February 11th is the international day of women and girls in science and technology. A day where we not only celebrate the women in Science, technology, engineering and math (STEM) but also try to encourage the next generation of tech-driven females.
In this article, I want to specifically focus on the aviation industry. The aviation industry is a very broad sector. It doesn´t just relate to airlines and the airports but also to manufacturers, ground handling agencies, suppliers of aircraft parts, air traffic controllers and other organisations that provide services within the aviation sector.

The global aviation industry supports 65.5 million jobs and supports 3,6% of the worlds gross domestic product (GDP), equating to the size of GDP of Switzerland.
Considering this, what are some of the technical jobs in the aviation industry? There are many from pilots, to engineers, mechanics, designers of aircraft. Now let us look at some statistics: female pilots account for between 5-7% globally, with India being the country with the highest (13%) and the United Kingdom is the lowest (5%).
Being a female pilot and drawing from personal experience, I have not seen significant growth in this percentage. I started my career in 2004/2005, when I first started flying commercially. Every time I had to go through a training, I sat in a class full of male candidates being the only female. Throughout the years this hasn't changed much… if I am lucky I may see another female candidate in the same room!

So why is it that there is such a low percentage uptake of female pilot candidates? This is a question that does seem slightly complicated to answer. Several research studies have been done, one of them being completed in 2019 by a European airline. This survey was conducted among 500 young adults between 18-30 years old of whom 350 were female and 150 were males. The survey indicated that 40% of the girls thought they didn't have the necessary skills for the job and 35% indicated that it was never brought to their attention at school.

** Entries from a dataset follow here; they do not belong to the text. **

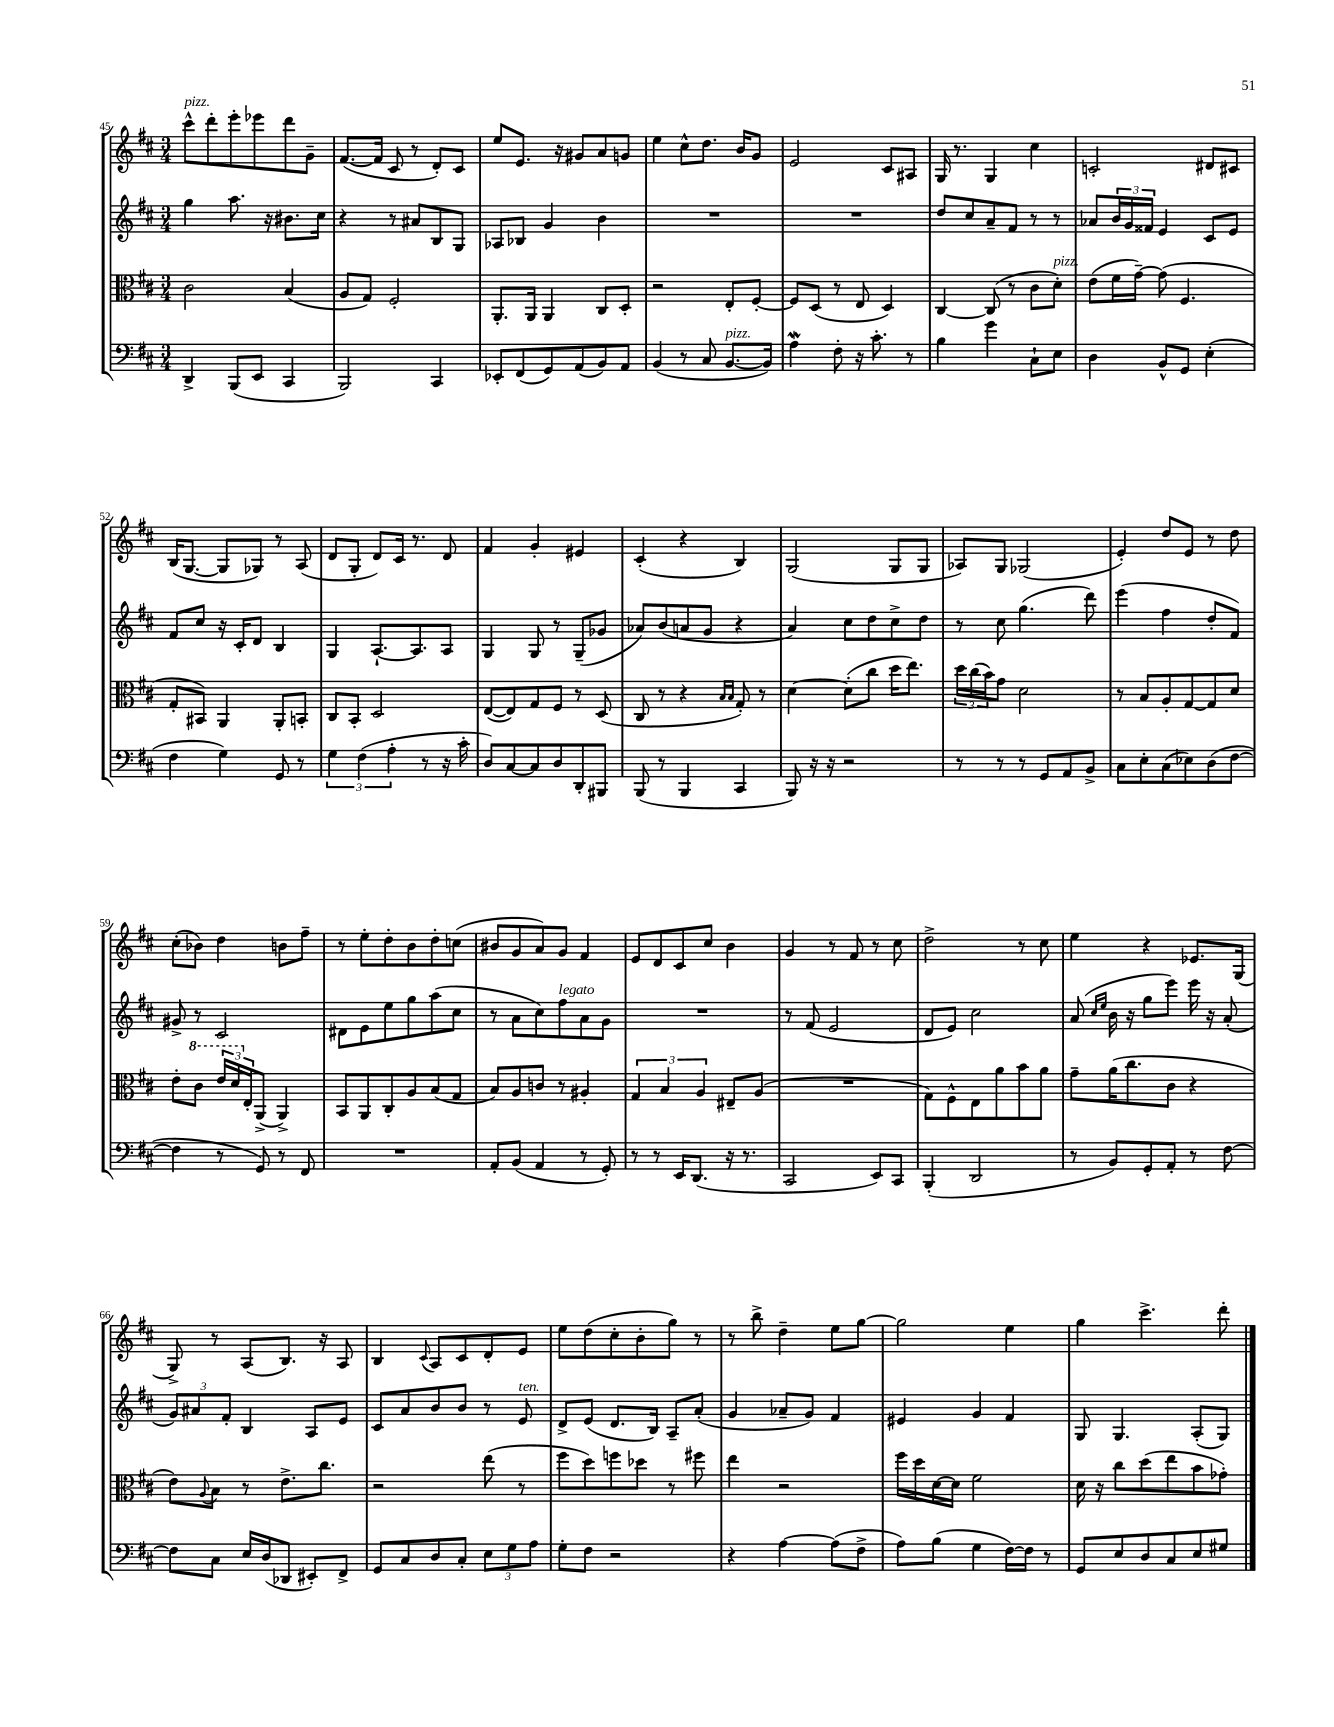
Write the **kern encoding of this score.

**kern	**kern	**kern	**kern
*staff4	*staff3	*staff2	*staff1
*clefF4	*clefC3	*clefG2	*clefG2
*k[f#c#]	*k[f#c#]	*k[f#c#]	*k[f#c#]
*M3/4	*M3/4	*M3/4	*M3/4
4DD^	2c#	4gg	8ccc#^^
.	.	.	8ddd'
(8BBB	.	8.aa	8eee'
8EE	.	.	8eee-
.	.	16r	.
4CC#	(4B	8.b#	8ddd
.	.	.	8g~
.	.	16cc#	.
=	=	=	=
2BBB)	8A	4r	([8.f#
.	8G)	.	.
.	.	.	16f#]
.	2F#'	8r	8c#
.	.	8a#	8r
4CC#	.	8B	8d')
.	.	8G	8c#
=	=	=	=
8EE-'	8.AA'	8A-	8ee
(8FF#	.	8B-	8.e
.	16AA	.	.
8GG)	4AA	4g	.
.	.	.	16r
(8AA	.	.	8g#
8BB)	8C#	4b	8a
8AA	8D'	.	8g
=	=	=	=
(4BB	2r	2.r	4ee
8r	.	.	8cc#^^
8C#	.	.	8.dd
[8.BB	8E'	.	.
.	.	.	16b
.	[8F#'	.	8g
16BB])	.	.	.
=	=	=	=
4A	8F#]	2.r	2e
.	(8D	.	.
8F#'	8r	.	.
16r	8E	.	.
8.c#'	.	.	.
.	4D)	.	8c#
8r	.	.	8A#
=	=	=	=
4B	[4C#	8dd	16G
.	.	.	8.r
.	.	8cc#	.
4g	(8C#]	8a~	4G
.	8r	8f#	.
8C#`	8c#	8r	4cc#
8E	8d')	8r	.
=	=	=	=
4D	(8e	8a-	2c'
.	16f#	24b	.
.	.	24g	.
.	[16g~)	.	.
.	.	24f##	.
8BB^^	(8g]	4e	.
8GG	4.F#	.	.
(4E'	.	8c#	8d#
.	.	8e	8c#
=	=	=	=
4F#	8G'	8f#	(16B
.	.	.	[8.G
.	8BB#)	8cc#	.
4G)	4AA	16r	8G]
.	.	16c#'	.
.	.	8d	8G-)
8GG	8AA'	4B	8r
8r	8BB'	.	(8A
=	=	=	=
6G	8C#	4G	8d
.	8BB'	.	8G'
(6F#	.	.	.
.	2D	[8.A`	8d)
6A'	.	.	.
.	.	.	16c#
.	.	8.A]	8.r
8r	.	.	.
16r	.	8A	8d
16c#'	.	.	.
=	=	=	=
8D)	([8E	4G	4f#
[8C#	8E])	.	.
8C#]	8G	8G	4g'
8D	8F#	8r	.
8DD'	8r	(8G~	4e#
8BBB#	(8D	8g-	.
=	=	=	=
(8BBB	8C#	8a-)	(4c#'
8r	8r	(8b	.
4BBB	4r	8a	4r
.	.	8g	.
.	16qqB	.	.
.	16qqB	.	.
4CC#	8G')	4r	4B)
.	8r	.	.
=	=	=	=
8BBB)	[4d	4a)	(2G
16r	.	.	.
16r	.	.	.
2r	(8d']	8cc#	.
.	8cc#	8dd	.
.	16dd	8cc#^	8G
.	8.ee)	.	.
.	.	8dd	8G
=	=	=	=
8r	24dd	8r	8A-)
.	(24cc#	.	.
.	24b)	.	.
8r	8g	8cc#	8G
8r	2d	(4.gg	(2G-
8GG	.	.	.
8AA	.	.	.
8BB^	.	8ddd)	.
=	=	=	=
8C#	8r	(4eee	4e')
8E'	8B	.	.
(8C#	8A'	4ff#	8dd
8E-)	[8G	.	8e
(8D	8G]	8dd'	8r
[8F#	8d	8f#)	8dd
=	=	=	=
4F#]	8e'	8g#^	(8cc#'
.	8cc#	8r	8b-)
8r	24ee	2c#	4dd
.	24dd	.	.
.	24E'	.	.
8GG)	(8AA^	.	.
8r	4AA^)	.	8b
8FF#	.	.	8ff#~
=	=	=	=
2.r	8BB	8d#	8r
.	8AA	8e	8ee'
.	8C#'	8ee	8dd'
.	8A	8gg	8b
.	(8B	(8aa	8dd'
.	8G	8cc#	(8cc
=	=	=	=
8AA'	8B)	8r	8b#
(8BB	8A	8a	8g
4AA	8c	8cc#)	8a)
.	8r	8ff#	8g
8r	4A#'	8a	4f#
8GG')	.	8g	.
=	=	=	=
8r	6G	2.r	8e
8r	.	.	8d
.	6B	.	.
16EE	.	.	8c#
(8.DD	.	.	.
.	6A	.	.
.	.	.	8cc#
16r	8E#~	.	4b
8.r	.	.	.
.	(8A	.	.
=	=	=	=
2CC#	2.r	8r	4g
.	.	(8f#	.
.	.	2e	8r
.	.	.	8f#
8EE)	.	.	8r
8CC#	.	.	8cc#
=	=	=	=
(4BBB'	8G)	8d	2dd^
.	8F#^^	8e)	.
2DD	8E	2cc#	.
.	8a	.	.
.	8b	.	8r
.	8a	.	8cc#
=	=	=	=
8r	8g~	(8a	4ee
.	.	16qqcc#	.
.	.	16qqee	.
8BB)	(16a	16b	.
.	8.cc#	16r	.
8GG'	.	8gg	4r
8AA'	8c#	8eee)	.
8r	4r	16eee	8.e-
.	.	16r	.
[8F#	.	(8a'	.
.	.	.	(16G
=	=	=	=
8F#]	8e)	12g)	8G^)
.	.	12a#	.
.	8qqA	.	.
8C#	8B	.	8r
.	.	12f#'	.
16E	8r	4B	(8A
(16D	.	.	.
8DD-	8.e^	.	8.B)
8EE#')	.	8A	.
.	8.cc#	.	16r
8FF#^	.	8e	8A
=	=	=	=
8GG	2r	8c#	4B
8C#	.	8a	.
.	.	.	8qqc#
8D	.	8b	8A
8C#'	.	8b	8c#
12E	(8ee	8r	8d'
12G	.	.	.
.	8r	8e	8e
12A	.	.	.
=	=	=	=
8G'	8ff#	8d^	8ee
8F#	8dd)	(8e	(8dd
2r	8ff	8.d	8cc#'
.	8dd-	.	8b'
.	.	16B)	.
.	8r	8A~	8gg)
.	8ff#	(8a'	8r
=	=	=	=
4r	4ee	4g	8r
.	.	.	8bb^
[4A	2r	8a-~	4dd~
.	.	8g)	.
(8A]	.	4f#	8ee
8F#^	.	.	[8gg
=	=	=	=
8A)	16ff#	4e#	2gg]
.	16dd	.	.
(8B	[16d	.	.
.	16d]	.	.
4G	2f#	4g	.
[16F#)	.	4f#	4ee
16F#]	.	.	.
8r	.	.	.
=	=	=	=
8GG	16d	8G	4gg
.	16r	.	.
8E	8cc#	4.G	.
8D	(8dd	.	4.ccc#^
8C#	8ee	.	.
8E	8b	(8A'	.
8G#	8g-')	8G)	8ddd'
==	==	==	==
*-	*-	*-	*-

What can we do to improve these statistics? In my opinion, the encouragement of girls into STEM fields has to start from a young age and by young, I mean “as young as possible”. Starting from deleting the kind of patriarchal minds that the society has been built upon and leaving it open. For example, why do we tend to buy a Lego set for toddler boys and not for a toddler girl? Why are we programming the kids at such a young age? Many times we don’t realise that ourselves. According to EuroScientist, an official journal of Euroscience, disapproval of such biases and attitudes can keep the child from exploring and developing STEM skills. This also seems to be the top reason why women are under-represented in male-dominated STEM areas.
This encouragement should be starting from a young age and continuing throughout higher education and professional environments. One of the key findings of the survey taken by the legacy carrier in Europe was that male participants were more likely to consider and to be advised to go into a STEM career than the female participant, 50% male versus 31% of female.

Nowadays there are several programs where women from different STEM careers hold talks at school to encourage the young girls. One of them being The Aviatrix project in the UK, another way is to mentor young women into a STEM field. The ALTA-mentoring scheme by the Women in Aviation and Aerospace Charter (WAAC) is a program where women are supported by professional women in the aviation and aerospace industry. Other options include local female pilot organisation, some of them offer the opportunity to offer partial scholarships to pursue flight training.

It is clear that the under-representation of women in STEM fields is a complicated issue to solve. One which requires a sustainable solution and not a one time wonder. The encouragement and the interest in STEM fields have to be introduced, developed and nurtured from a young age and throughout adolescence and this can only be done when parents, schools and organisations collaborate towards a common goal: bridging the gap of females in STEM fields.